As ideias iniciais sobre distinção de pena e reparação foram estabelecidas pelos romanos, ante a diferenciação entre delitos públicos e privados. Destarte, o delito público tinha uma conotação mais elevada, quando havia violação de norma jurídica que o Estado considerava de relevante importância social, enquanto o delito privado era a ofensa feita à pessoa ou aos seus bens (MOREIRA ALVES, 2003, p. 223).
Conforme ensina Venosa (2009, p. 16) “o conceito de reparar o dano injustamente causado surge em época relativamente recente da história do Direito.” Tal fato ocorre porque, inicialmente, a responsabilidade civil e penal confundiam-se, sendo posteriormente dissociadas, aplicando em relação à primeira a indenização (sanção civil) e, no tocante à segunda, a pena.

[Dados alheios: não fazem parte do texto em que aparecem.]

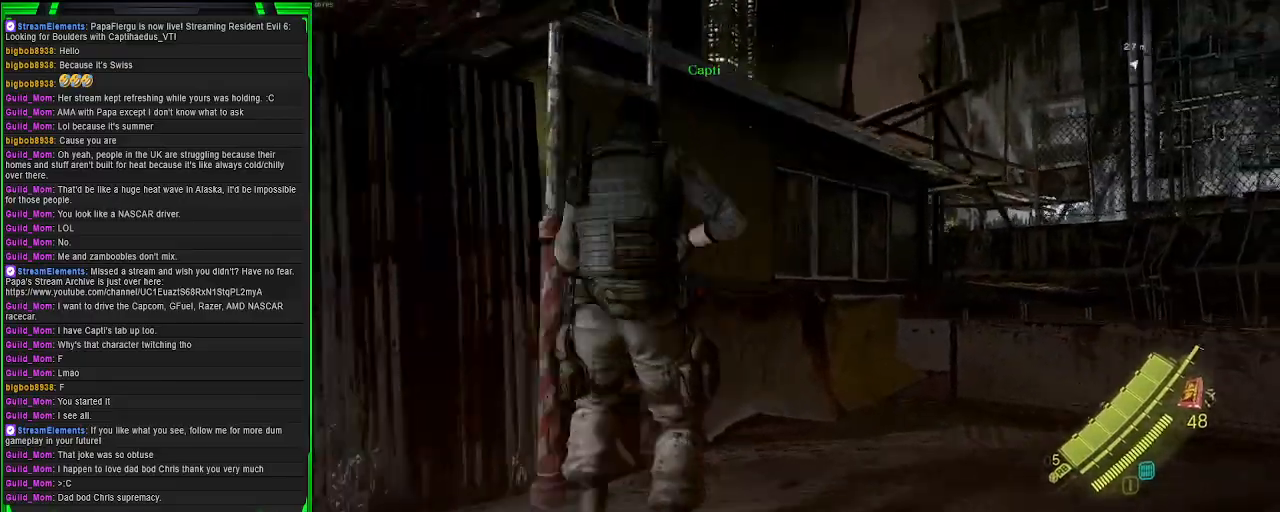
{"buttons": [], "left_stick": "up", "right_stick": "center", "events": [[350, "CROSS", "up"]]}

No entanto, somente com o surgimento da Lei de Aquilia é que se inicia um princípio norteador para a reparação do dano. Essa norma
“[…] foi um plebiscito aprovado provavelmente em fins do século III ou no início do século II a.C., que possibilitou atribuir ao titular de bens o direito de obter o pagamento de uma penalidade em dinheiro de quem tivesse destruído ou deteriorado seus bens” (VENOSA, 2009, p. 17).
A Lei de Aquilia é vista como marco fundamental para a aplicação da culpa na obrigação de indenizar, originando a responsabilidade extracontratual, também denominada “responsabilidade aquiliana” a partir da qual a conduta do causador do dano é medida pelo grau de culpa com que atuou.
Após este período o Estado assumiu definitivamente o ius puniendi, tomando para si a função de punir os ofensores da ordem jurídica. Surge então a ação de indenização derivada da responsabilidade civil.
Na Idade Média, como consequência dos princípios e normas romanas, o direito foi aperfeiçoando a responsabilidade civil em toda a Europa Medieval, notadamente no direito francês, sendo que
“[…] aos poucos, foram sendo estabelecidos certos princípios, que exerceram sensível influência nos outros povos: direito à reparação sempre que houvesse culpa, ainda que leve, separando-se a responsabilidade civil (perante a vítima) da responsabilidade penal (perante o Estado); a existência de uma culpa contratual (a das pessoas que descumprem as obrigações) e que não se liga nem a crime nem a delito, mas se origina da negligência ou da imprudência” (GONÇALVES, 2009b, p. 08).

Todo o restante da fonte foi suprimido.